I don't have a 20" mic ... :) I've thought of a couple of ways to do this, but they all involve a good bit of time and setup. I thought someone here might have a clever solution for me.

fredf
08-25-2009, 04:26 PM
clamp a straight edge to the adjacent sides???

JMS6449
08-25-2009, 04:27 PM
20" +/-??? parallel within +/- ???? tolerance is critical number. Determines the method to use.

The Artful Bodger
08-25-2009, 04:33 PM
Tip the plate vertical and use levels on the blocks?

Fasttrack
08-25-2009, 04:36 PM
Oops - thought I mentioned that...

They need to be parallel within .0005" - these blocks will form resolving slits in a parallel plate energy analyzer for 5 KeV electrons.

Evan
08-25-2009, 04:49 PM
Clamp the blocks together and then drill, tap and fasten them on one end to the centre of a reference piece of material with a good edge at least 8" long. Saw reference in half to separate blocks.

Fix them on the plate in position and use a straight edge to align them via the edges of the piece(s) you fastened to them. Remove reference pieces.

 I omitted a step. After clamping the blocks together machine the surface that will be fastened to the reference part. It doesn't make any difference if that surface is square to the others as long as it is flat.

Btw, wouldn't the Mossbauer effect be applicable here?

Mcgyver
08-25-2009, 04:58 PM
if the surface plate is big enough...bolt the blocks in place, more or less, with a couple of cap head screws.... clearance between screw and holes is your 'adjustment'. set it up on the surface plate, on it side. Use a precision square (a good one!) to get each face square to the plate. tighten the screws, check, drill & ream for dowel pins. if the plate is to small, scrape/file the edge of the plate so its flat & straight (not ideal, but can be done with a plate less than its long) then set up the block using the precision square against the edge.

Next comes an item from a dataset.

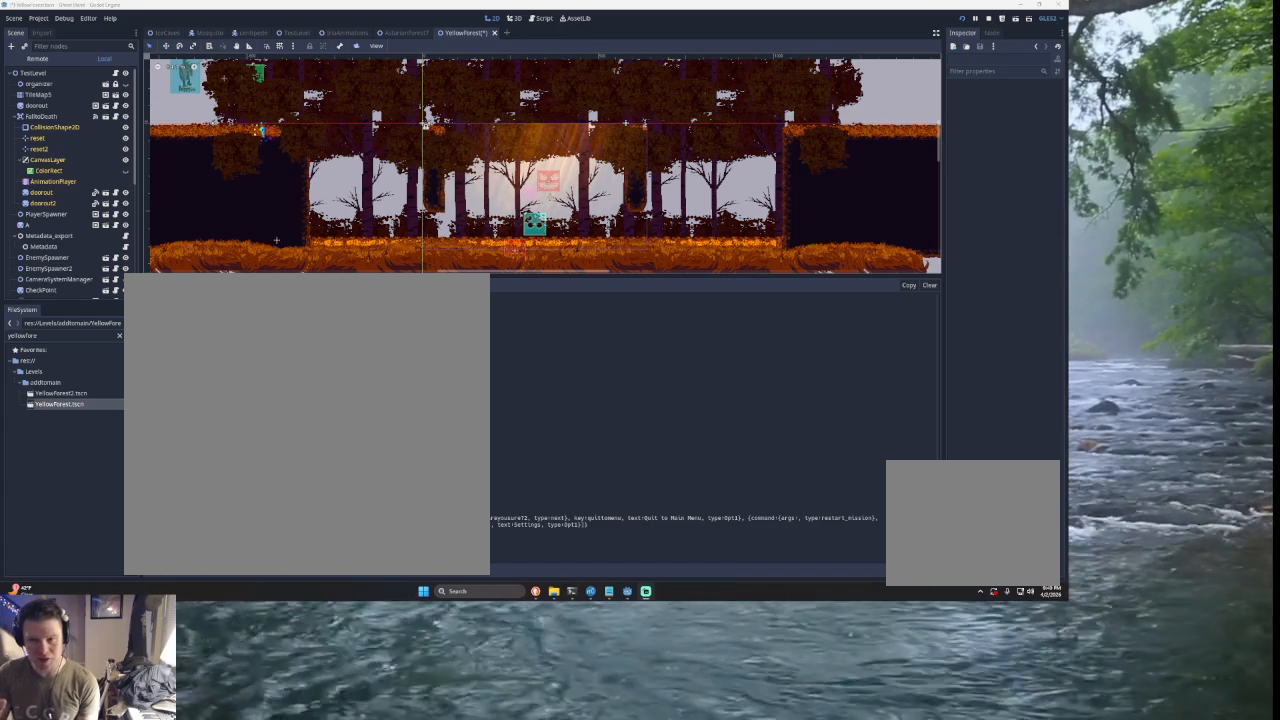
{"buttons": [], "left_stick": "center", "right_stick": "left", "events": []}
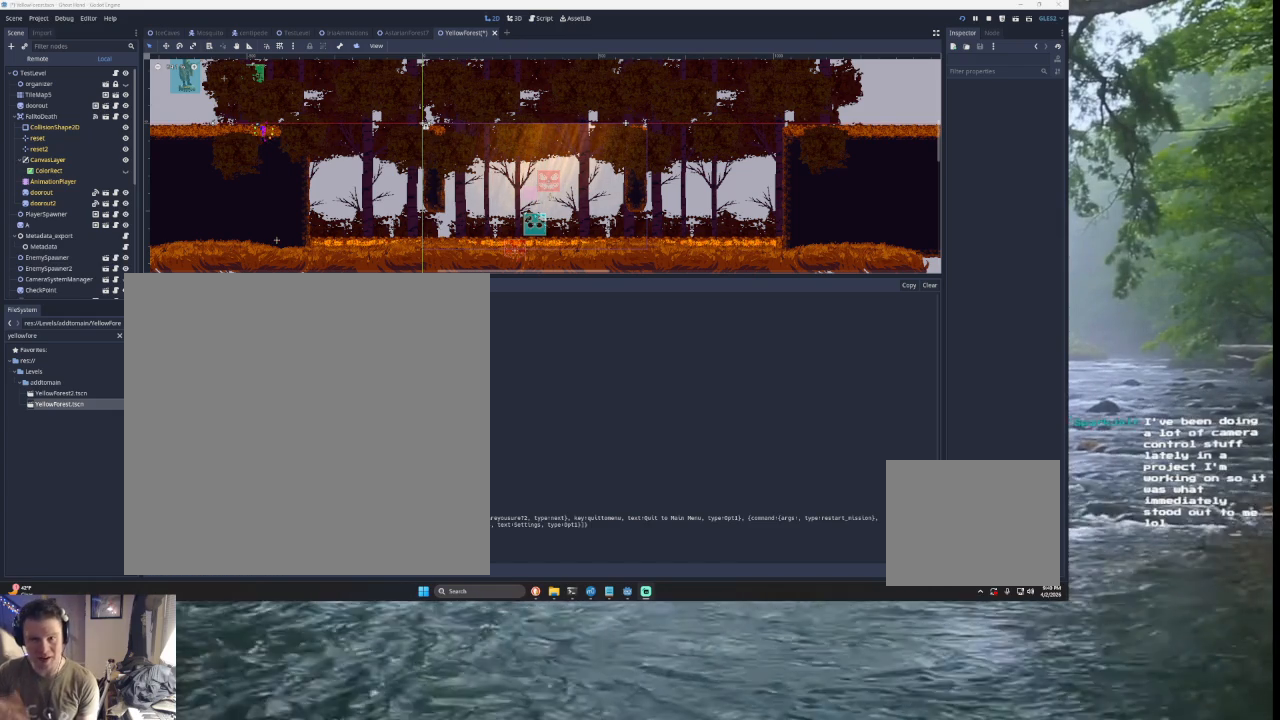
{"buttons": [], "left_stick": "center", "right_stick": "left", "events": []}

this assumes the .0005 is on squareness, not on the 20" dimension...in which case you have to come and borrow my 20" mic :)

pcarpenter
08-25-2009, 05:01 PM
You have a lathe (or access to one there at school). As such, I would take a piece of straight bar stock maybe an inch in diameter and face one end. Part it off close to 20" and hold the work between centers and use a DRO (got one of those?) to start to face the other end to exactly 20". Pull it back in the chuck and face it off using the start you cut as the reference. The two ends should be as parallel as the lathe is capable of making them. Clamp around a block, your 20" parallel stick and another block using a bar clamp and set the works on the plate. Slightly loosening the big bar clamp will allow the blocks to drop to the surface of the plate, and snug the clamp back up. Leave your test bar in place while doing the rest of the mounting work and then remove it.

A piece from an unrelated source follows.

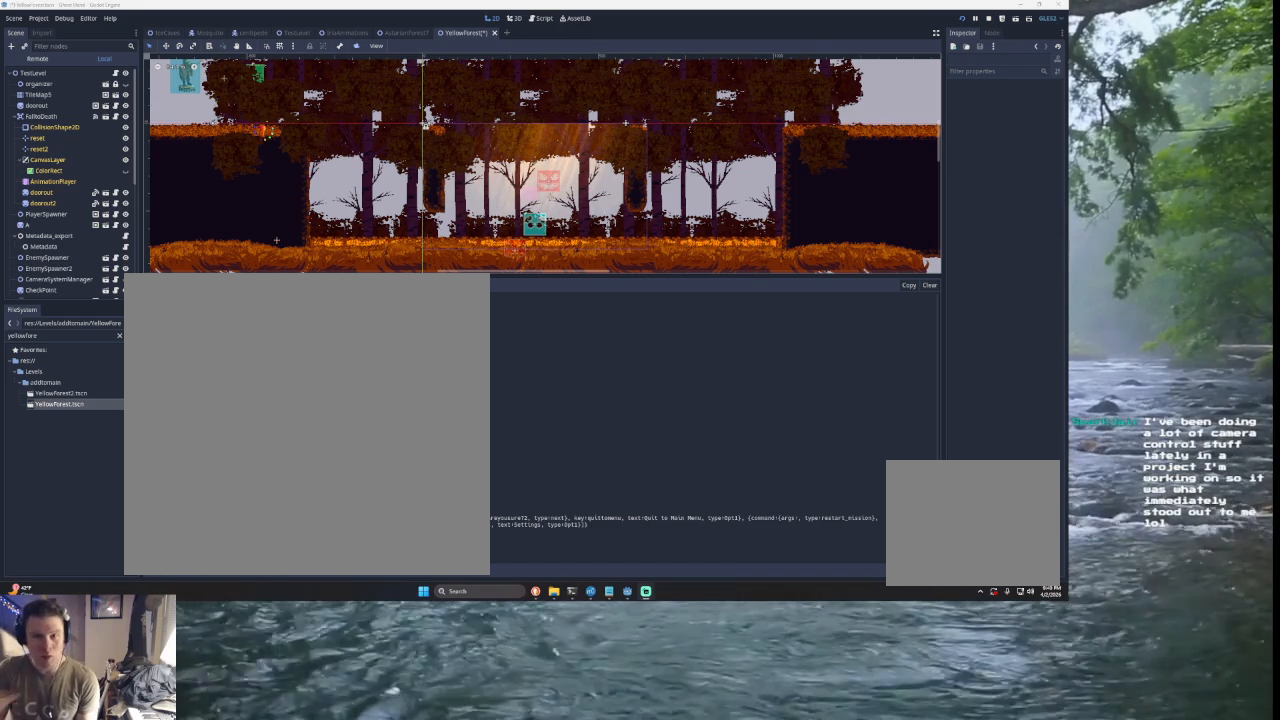
{"buttons": [], "left_stick": "center", "right_stick": "left", "events": []}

It works for me every time I need to precisely place two blocks 20" apart and parallel on a plate:D

Paul

Arcane
08-25-2009, 05:50 PM
Even though the OP didn't say if he had one, I was wondering if the ways on a knee mill are accurate enough to use table travel and a DTI to check for parallelism of the block faces? This is assuming the ways are in good condition. You might even be able to get the 20"dimension fairly close this way also with an edge finder but given the inaccuracies in the lead screw from wear and manufacturers tolerances, it might not be as accurate as you require. Just wondering....

easymike29
08-25-2009, 06:00 PM
Align and fasten the plate to the table of your best vertical mill.
Locate and bolt the first block in place, aligning it with the cross feed.
Leaving the indicator set move the table 20 inches observing all the rules of backlash. If you have a DRO the job is easier.
Indicate and bolt the second block.
Blocks are parallel and 20 inches apart.
Move the entire assembly to a different spot on the table and retest. This will give you some measure af assurance that the method is reasonably sound. If you find wild differences then the mill is in really bad condition and you should look for a different solution.

Gene

toastydeath
08-25-2009, 06:03 PM
Some guys at work do this stuff all the time to a few tenths, except it's 1.5 meters of separation.

What they do is mount a DTI on a long tube. One end of the bar has a ball hot glued into it. By holding ball end of the bar against one of the blocks to be aligned, and then sweeping the DTI end, you can take a point measurement of the separation. Then you move the bar, and sweep again. Presto - the difference between the two measurements tells you how much you need to move it. You can put three point/ball feet on the bar to help repeatability. Again, hot glue and some holes drilled in the side for cheap bearings is all you need.

It's pretty quick, considering you only need two points to do a pretty decent alignment (one at each end of the surfaces to be parallel). Then, you just do sweeps in between to verify it after you're fairly confident they're straight.

darryl
08-25-2009, 07:48 PM
Take two pieces of 1/2 in sq rod, clamp them together side by side, mount them square to the mill table, then mill across one end. Reverse the package without disturbing the clamps holding the bars together, then mill across the other end. Let the temperature stabilize at room temp, then trim to the required length. Separate the pieces, debur, and you have two equal length spacers.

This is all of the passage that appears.